In this case, the parent company maintains control over the new company through a 100% stake, while the spun-off subsidiary has an independent decision-making system and can focus solely on its business, enhancing management efficiency. Furthermore, if the new company, which operates a core business, is spun off and listed, it can facilitate large-scale financing.

However, existing shareholders may not receive shares in the newly created company with the core business separated, and instead, they may only hold shares in the undervalued parent company, which may result in the dilution of the value of existing shareholders.

(2) Spin-off

A spin-off is a method whereby an existing company is divided into two or more companies, with the existing company's shareholders directly dividing the shares of the new company according to their original ownership ratios. After the spin-off, the two companies become independent entities with no controlling interest.

Shareholders will own shares of both companies, benefiting from the potential value of the separated businesses. Furthermore, each company will be independently evaluated by the market, providing an opportunity to clearly reveal the value of growth businesses previously hidden behind non-core businesses.

However, immediately after the spin-off, the existing major shareholder loses direct control over the new company. Therefore, the major shareholder must undergo complex and additional procedures, such as in-kind contributions and treasury stock use, to secure control.

(3) Split merger

A spin-off merger is slightly more complex than a simple spin-off. A spin-off merger involves an existing company separating a specific business division and merging it with another existing company (the merging company). There are two types of spin-off mergers: a spin-off merger, in which new shares issued by the merging company are directly distributed to the shareholders of the spin-off company, and a physical spin-off merger, in which the spin-off company directly owns the new shares issued by the merging company.

This allows the spun-off company to separate non-core business divisions and focus its capabilities and resources on its core businesses, while the merged company can maximize corporate value by creating synergies with its existing businesses.

However, spin-off mergers carry the risk of higher transaction costs due to more complex transactions and conflicts with various stakeholders.

2. Purpose and expected effects of the division

The reason companies choose to split their companies, spending enormous amounts of time, money, and obtaining shareholder approval, is to unlock potential value not currently reflected in their stock prices and maximize management efficiency.
Through spin-offs, each business unit can focus its resources and specialize as an independent legal entity within its specific area.

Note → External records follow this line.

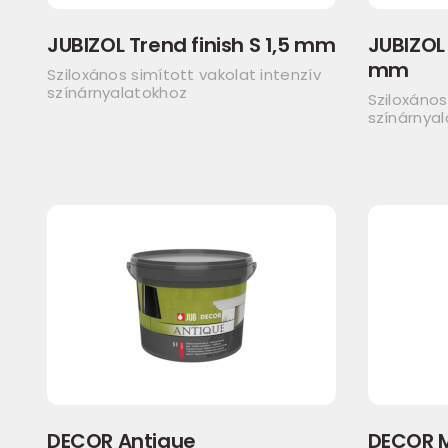
JUBIZOL Trend finish S 1,5 mm
JUBIZOL 
mm
Sziloxános simított vakolat intenzív
színárnyalatokhoz
Sziloxános
színárnya
DECOR Antique
DECOR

This simplifies decision-making and allows each division's management to quickly develop and implement strategies tailored to the market environment, thereby enhancing competitiveness.

Furthermore, when core and non-core businesses are mixed, the market tends to evaluate the entire company based on an average (value discount). Separating high-growth, cutting-edge businesses (e.g., batteries, bio) allows investors to focus solely on their potential. This, in turn, provides an opportunity for the market to recognize a high price-to-earnings ratio (PER) appropriate for the business segment, leading to a revaluation of the company.

3. In conclusion

A successful corporate spin-off goes beyond simple organizational restructuring; it becomes a key strategic tool for companies to overcome current inefficiencies and secure future growth engines. However, achieving all these goals and expected benefits requires selecting the right spin-off method and implementing proper accounting practices.